2024 is off to a hot start for sports betting advocates in Missouri as local lawmakers and professional sports franchises alike have both proposed plans to bring online wagering to the Show-Me State sometime this year.
New Sports Betting Bills Filed in Missouri
Two sports betting bills were filed in the state last week as Senators Tony Luetkemeyer and Denny Hoskins renewed their sports betting efforts that failed in 2023.
Both Hoskins’ bill (SB824) and Luetkemeyer’s bill (SB852) would legalize online sports betting as well as retail sports betting at the state’s riverboat casinos. Under the proposed bills, each riverboat casino would be eligible to partner with up to three online operators, and each Missouri sports team could partner with one.
In both bills, each licensed casino will be subject to a $100,000 licensing fee, while sportsbook operators will incur a $150,000 licensing fee.
In Luetkemeyer’s bill, sportsbook operators’ gross gaming revenue would be subject to a 12% tax rate. During their first year of operation, operators can deduct 100% of their promotional spending from their gross gaming revenue. However, this will be scaled down to zero percent by the fifth year of operation.
New Year, Same Conflict
Hoskins’ bill — also known as the Missouri Returning Heroes Education Act — proposes a 10% tax rate on all revenue generated from sports betting activities and the legalization of video lottery terminals (VLTs). While the latter point about VLTs may seem inconsequential, this addition has single-handedly been a point of contention in all Missouri sports betting hopes for several years.
Hoskins’ bill would allow VLTs – taxed at a 36% rate – “in fraternal organizations, veterans’ organizations, and truck stops, as such terms are defined in the act, and in business entities licensed to sell liquor by the drink”.
The inclusion of VLTs has been long debated in Missouri sports betting discussions. Hoskins has successfully filibustered and stalled any previous sports betting legislation that does not include VLTs, and there are no signs that that will change this year.
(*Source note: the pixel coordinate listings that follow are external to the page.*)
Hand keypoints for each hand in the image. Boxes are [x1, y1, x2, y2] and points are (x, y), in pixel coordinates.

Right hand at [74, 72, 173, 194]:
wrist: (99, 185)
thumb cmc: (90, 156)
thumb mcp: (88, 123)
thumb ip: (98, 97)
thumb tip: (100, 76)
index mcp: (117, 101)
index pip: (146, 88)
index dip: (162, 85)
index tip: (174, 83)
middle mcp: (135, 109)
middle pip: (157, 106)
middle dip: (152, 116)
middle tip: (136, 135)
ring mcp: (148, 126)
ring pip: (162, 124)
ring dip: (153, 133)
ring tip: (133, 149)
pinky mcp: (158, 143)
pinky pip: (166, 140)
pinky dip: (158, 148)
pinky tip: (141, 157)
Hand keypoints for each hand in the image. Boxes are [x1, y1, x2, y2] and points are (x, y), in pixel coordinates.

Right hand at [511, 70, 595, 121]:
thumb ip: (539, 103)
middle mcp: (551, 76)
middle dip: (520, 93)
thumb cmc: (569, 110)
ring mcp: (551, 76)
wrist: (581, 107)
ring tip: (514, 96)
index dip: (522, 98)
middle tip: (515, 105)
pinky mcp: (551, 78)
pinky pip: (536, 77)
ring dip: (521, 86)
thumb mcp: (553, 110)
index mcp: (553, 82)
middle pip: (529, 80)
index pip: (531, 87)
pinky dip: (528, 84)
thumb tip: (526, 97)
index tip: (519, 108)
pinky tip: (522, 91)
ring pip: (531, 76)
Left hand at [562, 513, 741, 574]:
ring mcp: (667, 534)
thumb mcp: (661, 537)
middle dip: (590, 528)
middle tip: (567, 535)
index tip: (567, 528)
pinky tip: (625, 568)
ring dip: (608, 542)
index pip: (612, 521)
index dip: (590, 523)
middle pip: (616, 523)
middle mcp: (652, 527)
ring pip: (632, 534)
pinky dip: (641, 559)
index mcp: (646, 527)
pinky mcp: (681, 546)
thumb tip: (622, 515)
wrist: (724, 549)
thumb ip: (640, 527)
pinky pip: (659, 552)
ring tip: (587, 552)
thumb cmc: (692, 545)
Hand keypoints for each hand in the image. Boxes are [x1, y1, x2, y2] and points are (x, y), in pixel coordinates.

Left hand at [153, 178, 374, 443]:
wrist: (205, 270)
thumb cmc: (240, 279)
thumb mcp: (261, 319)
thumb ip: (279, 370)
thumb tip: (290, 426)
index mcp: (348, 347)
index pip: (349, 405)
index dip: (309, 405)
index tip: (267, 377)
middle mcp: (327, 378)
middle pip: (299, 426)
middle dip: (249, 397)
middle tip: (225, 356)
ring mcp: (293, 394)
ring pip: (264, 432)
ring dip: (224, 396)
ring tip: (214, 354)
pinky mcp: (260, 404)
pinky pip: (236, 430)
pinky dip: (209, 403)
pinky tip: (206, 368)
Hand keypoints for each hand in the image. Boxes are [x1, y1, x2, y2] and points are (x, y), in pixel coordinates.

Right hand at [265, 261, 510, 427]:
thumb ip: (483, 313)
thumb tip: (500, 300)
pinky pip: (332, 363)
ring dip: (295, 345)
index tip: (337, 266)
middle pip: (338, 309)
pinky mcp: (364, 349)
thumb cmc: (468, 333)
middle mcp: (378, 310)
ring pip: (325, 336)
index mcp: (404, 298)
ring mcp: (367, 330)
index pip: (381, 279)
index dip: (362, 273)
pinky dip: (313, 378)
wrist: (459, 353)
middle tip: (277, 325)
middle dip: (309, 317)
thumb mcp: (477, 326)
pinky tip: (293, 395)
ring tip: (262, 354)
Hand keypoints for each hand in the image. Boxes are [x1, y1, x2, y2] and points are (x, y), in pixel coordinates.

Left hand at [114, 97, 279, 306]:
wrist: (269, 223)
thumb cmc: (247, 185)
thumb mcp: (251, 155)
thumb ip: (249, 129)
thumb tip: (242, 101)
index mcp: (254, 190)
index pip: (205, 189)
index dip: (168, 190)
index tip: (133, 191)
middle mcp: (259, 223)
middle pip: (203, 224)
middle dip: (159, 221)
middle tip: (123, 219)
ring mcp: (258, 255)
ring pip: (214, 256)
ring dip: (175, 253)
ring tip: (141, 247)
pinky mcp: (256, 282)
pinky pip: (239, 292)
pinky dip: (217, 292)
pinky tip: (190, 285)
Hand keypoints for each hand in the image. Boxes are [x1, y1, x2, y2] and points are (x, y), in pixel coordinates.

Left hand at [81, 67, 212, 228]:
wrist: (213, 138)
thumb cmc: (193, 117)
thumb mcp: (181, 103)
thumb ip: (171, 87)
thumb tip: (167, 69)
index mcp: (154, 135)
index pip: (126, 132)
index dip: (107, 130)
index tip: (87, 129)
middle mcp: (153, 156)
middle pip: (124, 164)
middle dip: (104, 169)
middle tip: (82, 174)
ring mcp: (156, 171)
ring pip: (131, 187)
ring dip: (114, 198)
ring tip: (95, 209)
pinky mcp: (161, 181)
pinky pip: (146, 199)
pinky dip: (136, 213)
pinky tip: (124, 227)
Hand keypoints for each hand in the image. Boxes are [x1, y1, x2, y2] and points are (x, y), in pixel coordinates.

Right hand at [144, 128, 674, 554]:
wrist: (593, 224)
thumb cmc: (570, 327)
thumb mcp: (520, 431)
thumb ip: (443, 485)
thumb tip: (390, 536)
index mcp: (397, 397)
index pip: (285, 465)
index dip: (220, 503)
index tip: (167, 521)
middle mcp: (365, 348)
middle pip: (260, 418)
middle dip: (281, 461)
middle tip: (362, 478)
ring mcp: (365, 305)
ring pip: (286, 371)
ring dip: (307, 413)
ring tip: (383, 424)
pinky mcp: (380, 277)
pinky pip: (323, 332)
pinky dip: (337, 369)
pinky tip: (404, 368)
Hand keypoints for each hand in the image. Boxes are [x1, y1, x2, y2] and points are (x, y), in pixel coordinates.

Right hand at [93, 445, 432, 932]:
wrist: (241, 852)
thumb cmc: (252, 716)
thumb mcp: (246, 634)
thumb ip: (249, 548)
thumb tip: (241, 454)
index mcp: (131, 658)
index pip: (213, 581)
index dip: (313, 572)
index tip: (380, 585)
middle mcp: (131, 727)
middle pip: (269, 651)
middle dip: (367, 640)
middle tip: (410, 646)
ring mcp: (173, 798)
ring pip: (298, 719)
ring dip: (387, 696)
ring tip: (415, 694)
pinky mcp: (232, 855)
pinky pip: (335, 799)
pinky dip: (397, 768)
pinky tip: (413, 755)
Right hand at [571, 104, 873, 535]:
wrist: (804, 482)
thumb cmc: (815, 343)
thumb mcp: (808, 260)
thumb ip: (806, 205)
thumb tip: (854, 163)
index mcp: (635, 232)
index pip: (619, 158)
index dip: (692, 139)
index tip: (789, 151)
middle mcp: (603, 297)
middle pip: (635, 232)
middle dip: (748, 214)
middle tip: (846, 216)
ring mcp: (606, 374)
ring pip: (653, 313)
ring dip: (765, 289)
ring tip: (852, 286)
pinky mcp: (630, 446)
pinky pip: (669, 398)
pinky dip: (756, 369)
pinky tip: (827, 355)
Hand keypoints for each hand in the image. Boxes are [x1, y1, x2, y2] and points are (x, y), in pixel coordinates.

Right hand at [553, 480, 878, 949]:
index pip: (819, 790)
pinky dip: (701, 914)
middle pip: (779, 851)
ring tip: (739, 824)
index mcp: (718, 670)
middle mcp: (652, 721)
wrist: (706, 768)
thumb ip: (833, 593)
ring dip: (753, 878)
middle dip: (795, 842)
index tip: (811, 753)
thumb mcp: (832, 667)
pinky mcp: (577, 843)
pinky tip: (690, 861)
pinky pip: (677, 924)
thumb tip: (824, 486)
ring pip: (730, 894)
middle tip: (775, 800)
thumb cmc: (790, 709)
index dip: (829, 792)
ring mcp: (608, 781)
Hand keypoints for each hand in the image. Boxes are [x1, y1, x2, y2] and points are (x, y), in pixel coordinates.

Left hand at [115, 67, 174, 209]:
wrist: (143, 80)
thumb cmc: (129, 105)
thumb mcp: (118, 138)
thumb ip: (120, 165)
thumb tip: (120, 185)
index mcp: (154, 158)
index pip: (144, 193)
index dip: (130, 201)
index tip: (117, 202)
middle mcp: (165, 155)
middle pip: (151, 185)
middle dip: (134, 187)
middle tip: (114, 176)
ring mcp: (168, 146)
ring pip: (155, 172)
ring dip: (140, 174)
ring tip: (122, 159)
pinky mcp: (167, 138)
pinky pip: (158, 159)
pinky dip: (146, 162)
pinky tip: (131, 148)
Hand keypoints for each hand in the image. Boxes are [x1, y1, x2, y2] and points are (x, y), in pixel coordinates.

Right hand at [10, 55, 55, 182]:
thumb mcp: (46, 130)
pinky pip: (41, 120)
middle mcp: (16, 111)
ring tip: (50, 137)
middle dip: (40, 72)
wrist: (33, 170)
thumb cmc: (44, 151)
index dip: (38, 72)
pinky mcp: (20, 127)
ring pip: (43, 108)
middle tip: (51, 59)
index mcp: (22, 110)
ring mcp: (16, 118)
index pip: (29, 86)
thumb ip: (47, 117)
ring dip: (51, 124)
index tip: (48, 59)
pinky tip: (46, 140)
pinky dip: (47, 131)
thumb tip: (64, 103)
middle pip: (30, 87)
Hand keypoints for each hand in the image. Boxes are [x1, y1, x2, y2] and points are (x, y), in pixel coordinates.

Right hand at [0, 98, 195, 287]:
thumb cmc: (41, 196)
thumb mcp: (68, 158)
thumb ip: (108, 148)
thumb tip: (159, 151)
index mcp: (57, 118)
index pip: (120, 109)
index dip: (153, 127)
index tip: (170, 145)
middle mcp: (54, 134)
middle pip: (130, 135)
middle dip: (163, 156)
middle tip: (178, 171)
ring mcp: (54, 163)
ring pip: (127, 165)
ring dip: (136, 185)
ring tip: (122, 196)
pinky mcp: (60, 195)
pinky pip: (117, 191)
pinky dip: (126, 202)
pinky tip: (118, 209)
Legalization by way of legislative proposals seems to be a dead end.
Cardinals & Other Missouri Teams Take Charge
With such low chances of legislative success, Missouri’s sports teams have taken another approach to getting sports betting legalized in Missouri.
A coalition with representatives from the St. Louis Blues, Kansas City Chiefs, St. Louis Cardinals, Kansas City Royals, St. Louis City SC, and the Kansas City Current submitted eight initiative petitions to the Missouri Secretary of State. The petitions propose the legalization of online and retail sports betting in the state, and they were recently approved to move into the circulation phase.
Last weekend, petitioners began collecting signatures from eligible Missouri voters at the St. Louis Cardinals’ Care Winter Warm-Up and the St. Louis Blues’ home hockey games. If they receive enough signatures, they can get the question over sports betting placed on the ballot in November.
A minimum of 8% of registered voters’ signatures in six of eight Missouri districts must be collected to make it on the ballot (171,592 signatures). The deadline is May 8, 2024.
“We are united in our goal of supporting the legalization of sports wagering in Missouri in a reasonable, safe and responsible way that is good for our teams, our fans, our Missouri teachers and our other citizens of Missouri,” Bill DeWitt, President of the St. Louis Cardinals, said in a statement. DeWitt has been the main advocate on behalf of all sports teams. FanDuel and DraftKings have also donated to the petition.
“We would prefer to achieve this through the legislative process,” said DeWitt. However, the coalition is “not optimistic that this pattern will change during the upcoming legislative session.”
It’s also worth noting that Hoskins is a leading candidate for Missouri’s Secretary of State job this year. While it’s not exactly certain how that affects sports betting chances, it will likely ensure that it’s legalized on his terms.